Amify CEO Ethan McAfee said the new space brings the company closer to Amazon and public transit and an area adding thousands of new tech jobs.
"We expect our pool of potential applicants to skyrocket," he said in an interview.
Efforts to recruit more companies closer to HQ2 are underway.
Stephanie Landrum, president and CEO of the Alexandria Economic Development Partnership, said her group is "aggressively reaching out" to companies that want to relocate to space near HQ2. She said there is ample room to occupy a building near a Metro station or existing renovated facilities in Arlington's Crystal City and Pentagon City neighborhoods.
"The thing that we have in spades is space," she said.
JBG Smith has office availability within 14 buildings it owns in National Landing, the area encompassing Crystal City, Pentagon City and the Potomac Yard portion of Alexandria, Va.
Landrum added that the audience for potential tenants around HQ2 is vast. She pointed to the Institute for Defense Analyses, a nonprofit think tank for the U.S. Department of Defense that broke ground in August on a new headquarters building in Alexandria, close by Virginia Polytechnic Institute and State University's planned $1 billion "innovation" campus.
"Amazon told us the biggest driving factor for their location decision was the ability to attract a smart workforce," Landrum said. "What we are learning is that smart attracts smart. If you have really smart people who want to come and work for the Institute for Defense Analyses, their siblings, their spouses, their children could potentially be available to work for Amazon."
Feeding the talent pipeline
Experts also say that Amazon will significantly benefit from Virginia's plans to invest in technology education programs across the state. It will also benefit from Virginia Tech's innovation campus, whose first academic building, comprising 300,000 square feet, near HQ2 is expected to be completed by 2024. The campus will welcome its first class of master's degree students studying computer science-related fields in temporary space next year.
"If Amazon's presence is going to attract and retain a lot more skilled workers and graduates from the universities in the area that want to stay in the market, that's good for them because that knowledge sharing across industries will help Amazon," said Amy Liu, vice president and director of the Brookings Institution's Metropolitan Policy Program.

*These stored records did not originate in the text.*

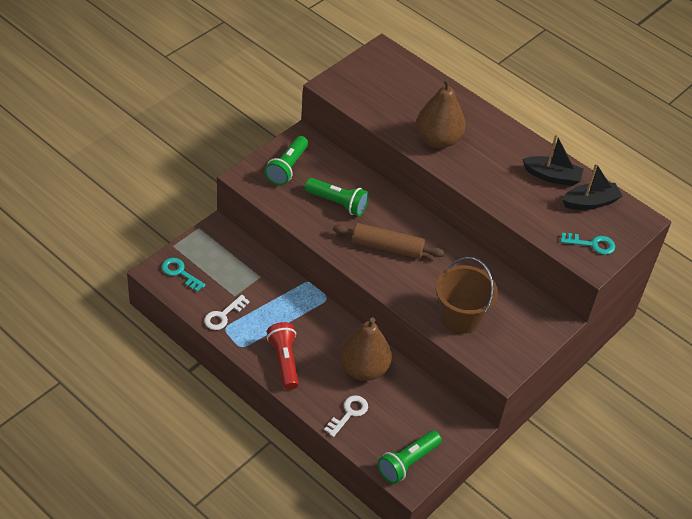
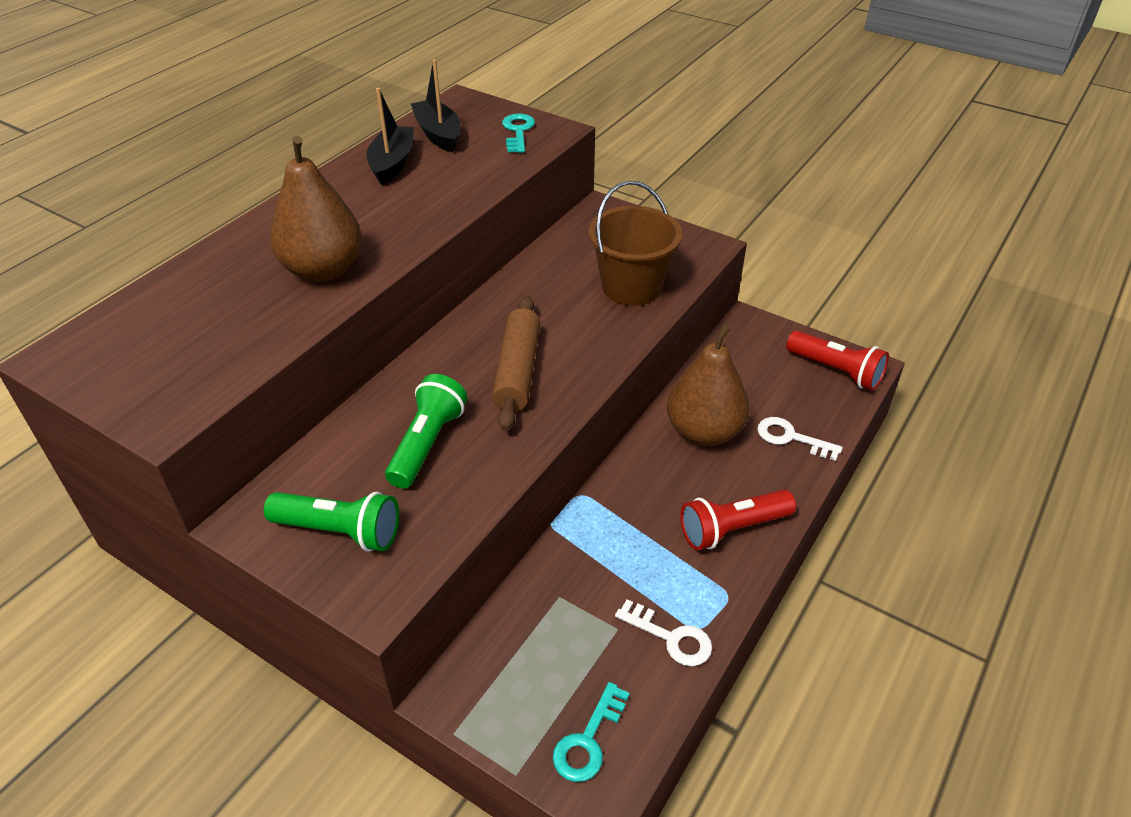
camera: 95 degrees left, 5 degrees down
green flashlight [378,430,442,484] -> red flashlight [786,331,889,391]

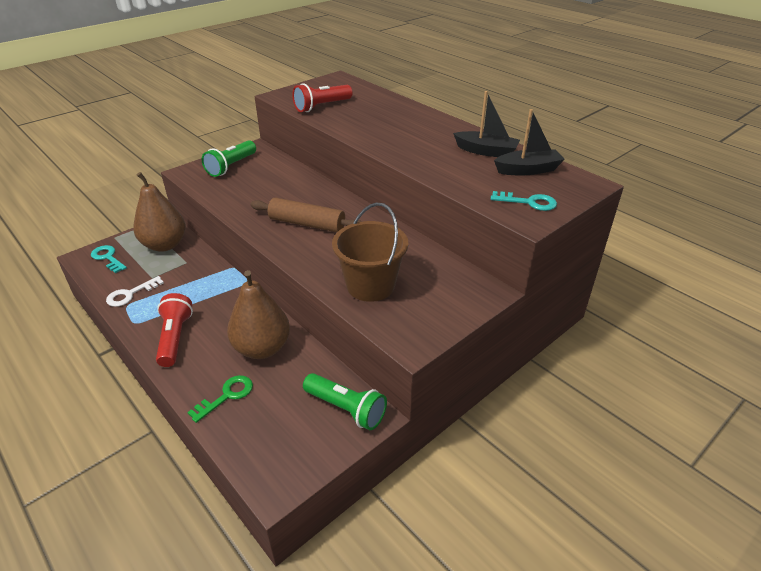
camera: 105 degrees right, 5 degrees down
brown pear [270,136,362,282] -> brown pear moved to [133,172,186,252]
green flashlight [385,374,467,488] -> green flashlight moved to [303,373,387,430]
white key [757,417,843,461] -> green key [187,375,253,423]
red flashlight [786,331,889,391] -> red flashlight moved to [292,83,353,112]

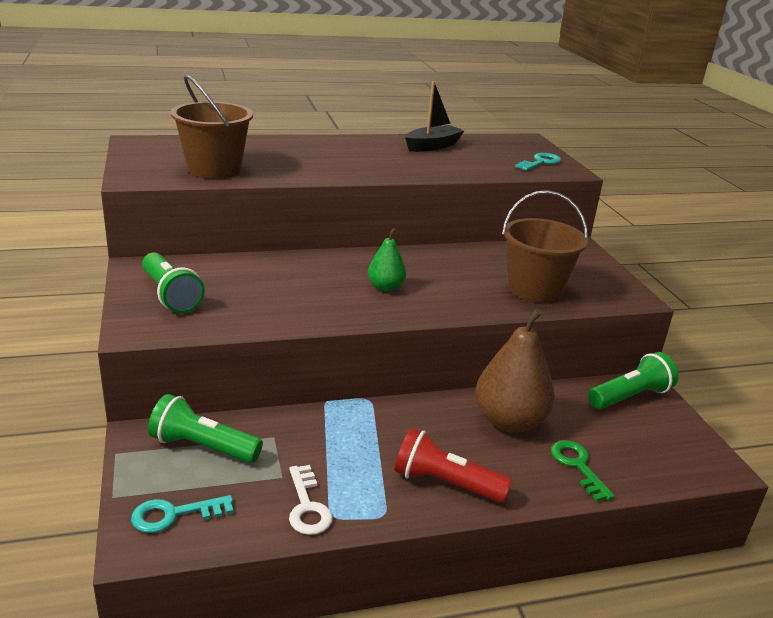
camera: 65 degrees left, 10 degrees down
brown pear [133,172,186,252] -> green flashlight [148,394,263,463]
brown rolling pin [251,197,362,232] -> green pear [368,228,406,292]
red flashlight [292,83,353,112] -> brown bucket [171,75,253,179]
black boat [494,109,565,175] -> none

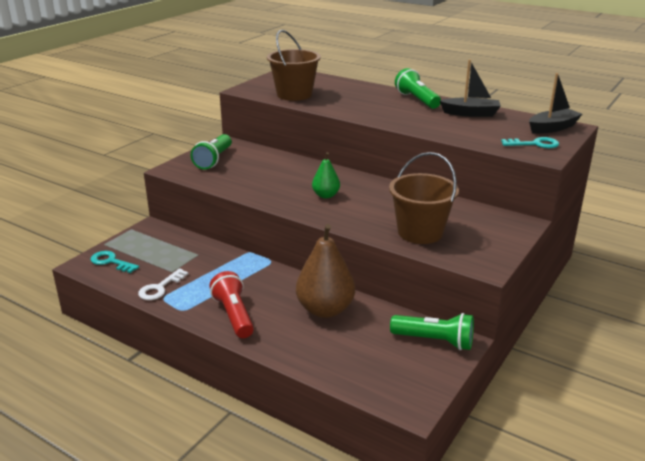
camera: 50 degrees right, 0 degrees up
green flashlight [148,394,263,463] -> green flashlight moved to [395,68,441,109]
green key [551,440,615,501] -> none
none -> black boat [529,73,582,134]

Amazon can also tap into a diversified workforce from other local universities and neighborhoods, Liu said.
"There is a lot of local homegrown talent in the community," she said. "The campus is surrounded by a strong African American/Latino community and high schools in this area that ought to be pipelined into Amazon-like jobs."
Amazon is developing HQ2 as it continues to diversify in areas such as healthcare with its 2018 purchase of online pharmacy PillPack and the purchase of supermarket operator Whole Foods Market Inc. in 2017. The company has also seen substantial growth with its Amazon Web Services business, a major federal contractor whose revenue grew 37% in the second quarter.
Having suppliers and vendors close by that do business in areas such as defense, logistics and healthcare could benefit Amazon and help it fill positions in those categories, said John Boyd, a corporate relocation expert based in New Jersey.
"These subsidiaries and suppliers, in addition to doing business with the company, provide Amazon with a Rolodex of top-tier job candidates," he said.
Tom Stringer, a national site selection expert and managing director with consultancy BDO in New York, believes that HQ2 could spur the emergence of spinoff companies started by Amazon employees.
"There are a lot of entrepreneurial people who work in that industry and may say 'you know what? I have an idea, let's get five guys in a coffee shop,' and then they are off and running," he said.